= JOB =
Copy the listing below word for word, omitting the pictures.

-------- STUDY MATERIAL

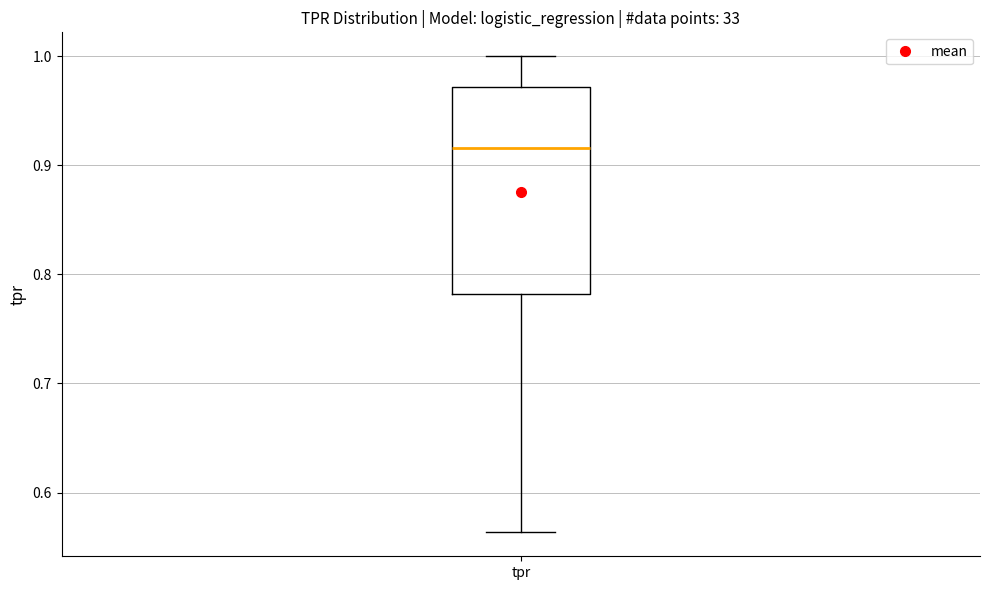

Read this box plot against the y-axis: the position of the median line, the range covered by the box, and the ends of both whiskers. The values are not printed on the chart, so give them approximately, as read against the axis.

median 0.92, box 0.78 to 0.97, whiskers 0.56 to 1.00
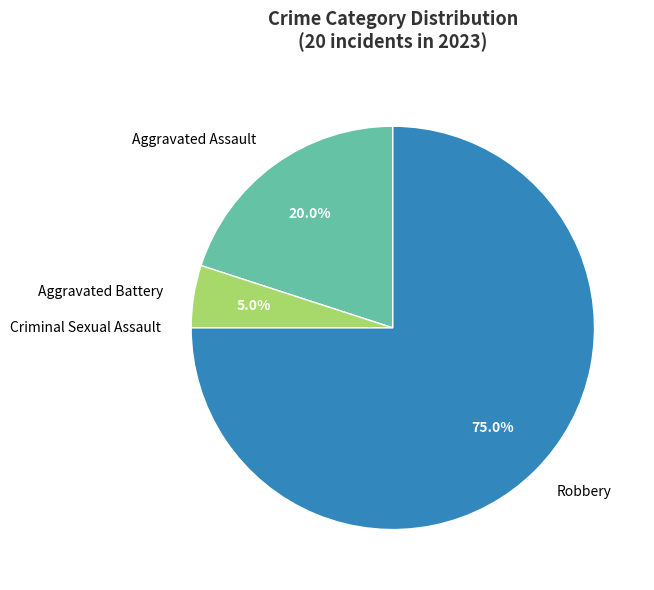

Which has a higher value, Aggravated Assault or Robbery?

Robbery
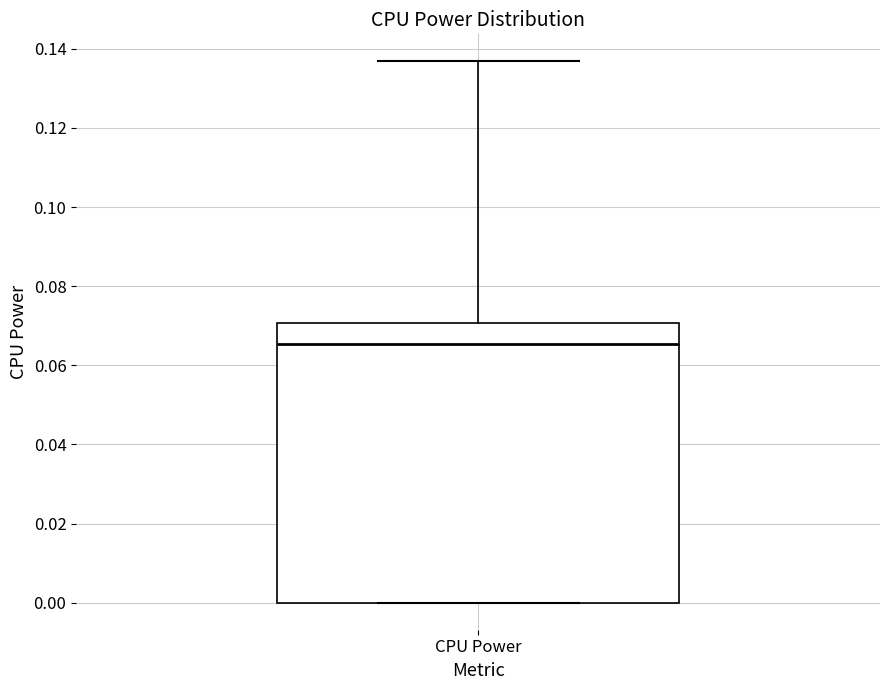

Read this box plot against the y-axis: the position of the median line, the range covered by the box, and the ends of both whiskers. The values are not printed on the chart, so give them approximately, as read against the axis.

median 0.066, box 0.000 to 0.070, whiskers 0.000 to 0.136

----------------

= WRITTEN SOLUTION =
Read this box plot against the y-axis: the position of the median line, the range covered by the box, and the ends of both whiskers. The values are not printed on the chart, so give them approximately, as read against the axis.

median 0.92, box 0.78 to 0.97, whiskers 0.56 to 1.00

Which has a higher value, Aggravated Assault or Robbery?

Robbery

Read this box plot against the y-axis: the position of the median line, the range covered by the box, and the ends of both whiskers. The values are not printed on the chart, so give them approximately, as read against the axis.

median 0.066, box 0.000 to 0.070, whiskers 0.000 to 0.136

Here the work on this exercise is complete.